Dewhurst's heart has not gone out to Patrick on many other issues. Earlier this month, the two fought over a Dewhurst ad showing Patrick without a shirt on and over Dewhurst's 1982 bankruptcy stemming from an oil drilling business. And then there was the "Frozen"-themed back-and-forth, in which Dewhurst mocked Patrick for having changed his name and his past as a radio host. Patrick responded with a series of animated images from the movie mocking Dewhurst.

In the primary, Patrick won handily, leading Dewhurst by 13 points, but he fell short of the 50 percent he would have needed to advance to the November general election against the Democrat, Van de Putte. So she gets to sit back and watch Patrick and Dewhurst tear into each other for several more weeks before the campaign begins in earnest.

Van de Putte has a key advantage, particularly against Patrick: She is a Latina candidate in a state with high Latino registration. In a San Antonio Express-News article in March, Democrats said flatly that they preferred Patrick as an opponent.

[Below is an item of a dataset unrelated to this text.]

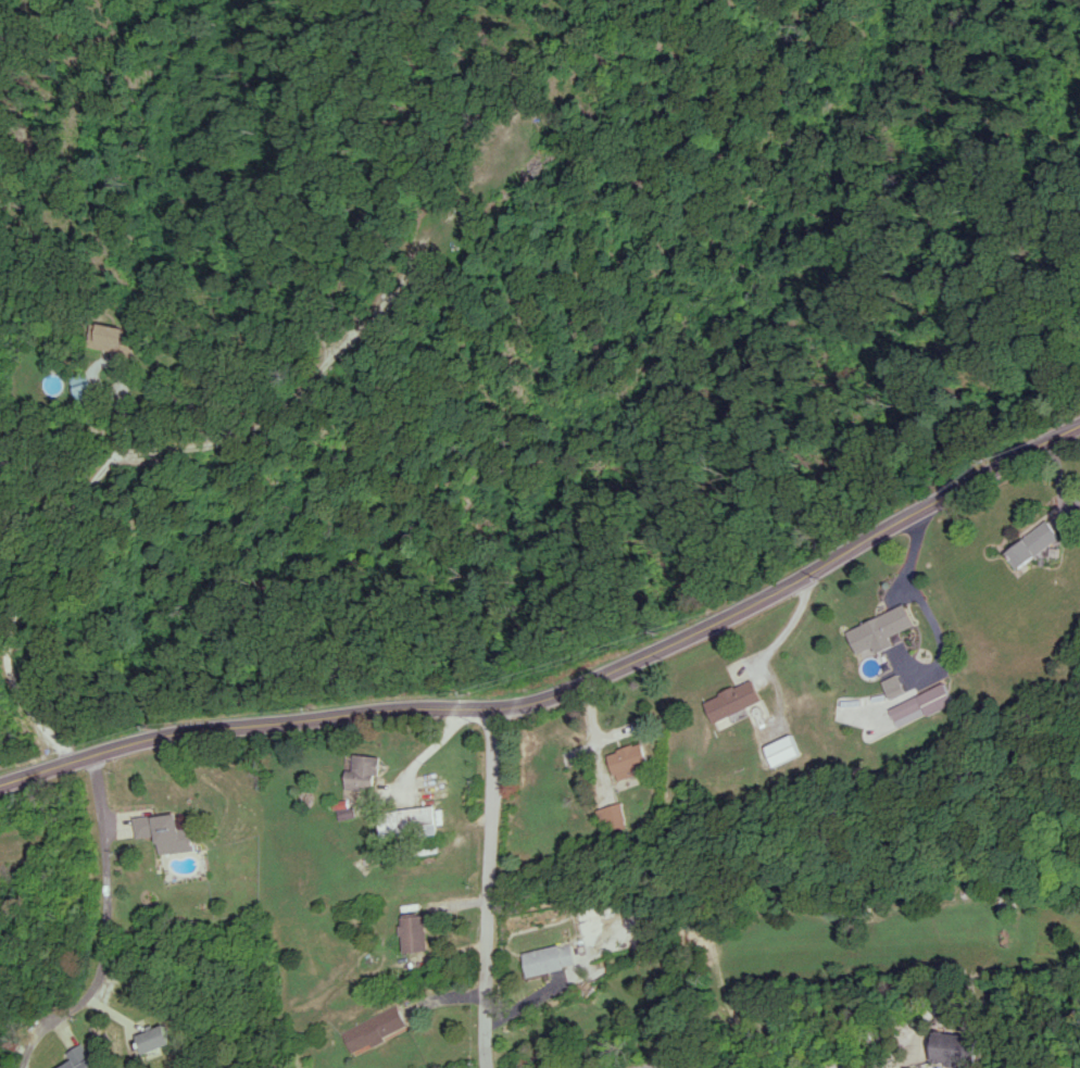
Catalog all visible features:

His campaign ads include stern warnings about an “invasion” from Mexico, and he vehemently opposes “amnesty” for anyone who entered the country illegally. In a previous Texas Senate campaign, Patrick warned that undocumented immigrants brought such communicable diseases as leprosy with them — an unsubstantiated claim.

The problem for Van de Putte lies in the numbers, not the opponent — whoever that may be (and most sharp analysts believe it will be Patrick.) In polling conducted before the primary, the Texas Tribune found that Van de Putte trailed Dewhurst by 12 points and Patrick by 9. Regardless of who wins the runoff, those are substantial margins.

In 2010, the last midterm election in the state, Dewhurst beat former AFL-CIO honcho Linda Chavez-Thompson by 1.3 million votes, a 27-point margin. According to Politifact, Dewhurst garnered about 40 percent of the Latino vote, a higher margin than Patrick is likely to expect. But even if Patrick defeats Dewhurst in the runoff and only garners 10 percent of the Latino vote, it's hard to see how that would make a huge difference for Van de Putte. About 18 percent of the electorate was Latino in 2010, according to the Center for Immigration Studies. If that percentage applies to the lieutenant governor race (after down-ballot voting drop-off), it means that Dewhurst got about 350,000 votes from Latino voters. Even if he got none of those votes, he'd still have won by a million.

Republicans nationally have been repeatedly stymied after staunch conservatives leveraged a more-conservative primary electorate to face a moderate Democrat in a general election. (Senate races in 2012 in Indiana and Missouri jump to mind.) That could still happen to Patrick, should he win the May 27 runoff. But the more likely prospect at this point seems to be that Patrick wins in May and again in November, scooping up Republican votes in a Republican state in a Republican election cycle. After all, if Van de Putte's plan included going negative, it seems hard to believe much new information could be dug up.